§ Page excerpt:
===
So, you’ve committed yourself to someone. At times, you may overthink and ask yourself if you’re truly happy. The deciding factor in this is self-awareness. Knowing yourself and your own worth is key. These signs will help you realize whether or not you’re settling for less than what you deserve.
Fear of loneliness has you engulfed.
Are you in a relationship because when you think of not being in a relationship, you feel you’re going to be alone? So you’d rather be in a relationship that’s not fulfilling, rather than being alone. One positive practice to fix this is to embrace solitude.
Solitude and loneliness are two diversely variant terms. One who knows of the perks of solitude can never be alone. You are enough for yourself, period. And you are always going to be.
The reason for being with someone should be growth. You feel satisfied and content. If it’s not there, your relationship isn’t really very fulfilling.
They’re MIA when you need them.
I can have a puppet talk to me all day, if that’s what I need. But it’s not the words or well-constructed statements that get you through life. When bad things happen, you need to know that your partner is there to cheer you up, hear you out and work with you to make things better.
You wear a façade, because your real selves don’t vibe.
===
§ Your tasks:
#1 In the passage on settling in a relationship, substitute "self-knowledge" for "self-awareness" and write out the part between "So, you’ve committed" and "has you engulfed.", inclusive.
#2 Answer these about the passage on settling in a relationship:
(a) What does it call the deciding factor in whether you're truly happy?
(b) What practice does it suggest for fear of loneliness?
(c) What should the reason for being with someone be?
#3 Extend the passage on settling in a relationship, picking up after its last sentence.

§ Given data:
===
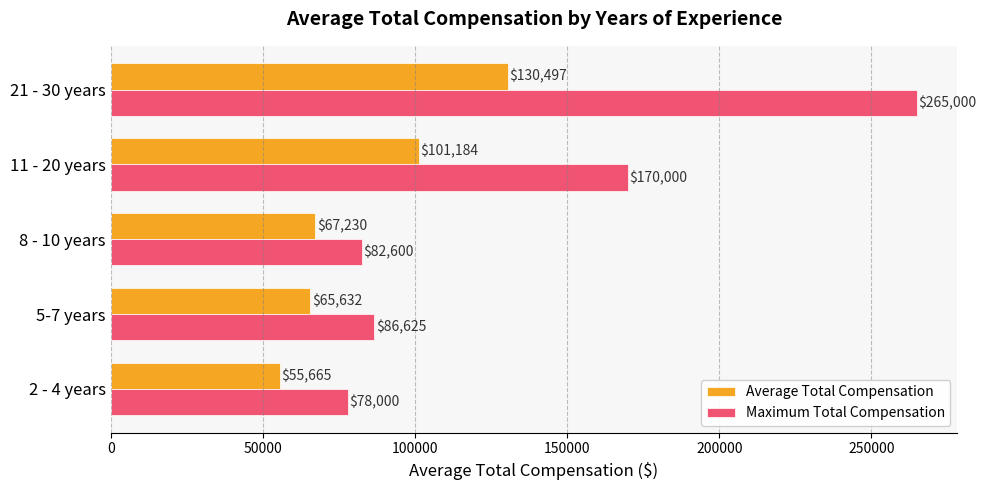

List the labels in order of Maximum Total Compensation value, smallest first.

2 - 4 years, 8 - 10 years, 5-7 years, 11 - 20 years, 21 - 30 years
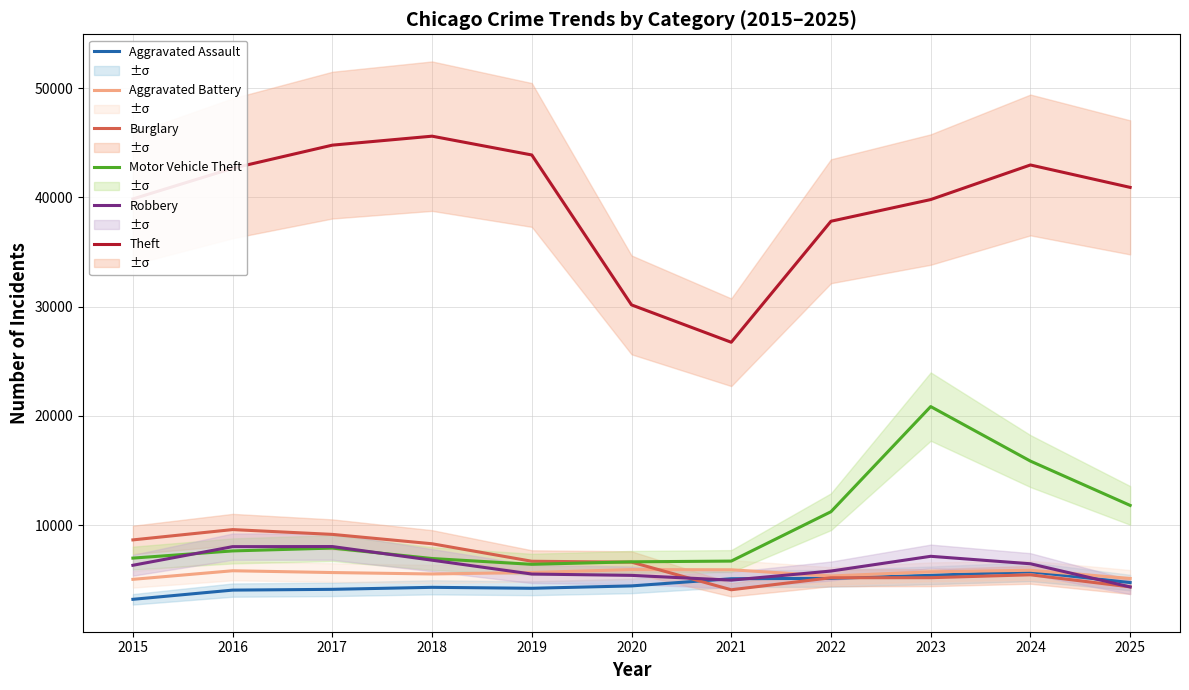

What is the difference between the second highest and second lowest values in the Aggravated Assault series?

1350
===
§ Answers to the exercise:
#1
So, you’ve committed yourself to someone. At times, you may overthink and ask yourself if you’re truly happy. The deciding factor in this is self-knowledge. Knowing yourself and your own worth is key. These signs will help you realize whether or not you’re settling for less than what you deserve.
Fear of loneliness has you engulfed.

#2
(a) Self-awareness.
(b) Embracing solitude.
(c) Growth.

#3
There’s a part of you that only you know and there’s another part that the only people that you’re absolutely comfortable with know. Those people are usually your parents and your siblings or very tight friends. If the person you’re with doesn’t help bring out your true self, let alone have a positive connection with, you’re in the dark. Be with people who you never have to fear being judged or even scrutinized for a second, who love you so much they’d call your wrongs right. That’s the kind of affection everybody deserves.
You’re covering up for them too often.
It’s easy for us to make excuses for the special people in our life. To some extent, maybe it’s acceptable and makes sense, but watch out if you’re doing it too much and too often. This too, is a defense mechanism. Denial is the first stage of grief. The picture perfect image of your loved one in your head is too flawless for you to actually surrender to facts and admit he/she is wrong. So you cover up for them. Your family and friends notice it too. If you’re doing it too much, it may be time to switch to the next levels of grief and reach acceptance.
You idealize couples around you and feel inadequate.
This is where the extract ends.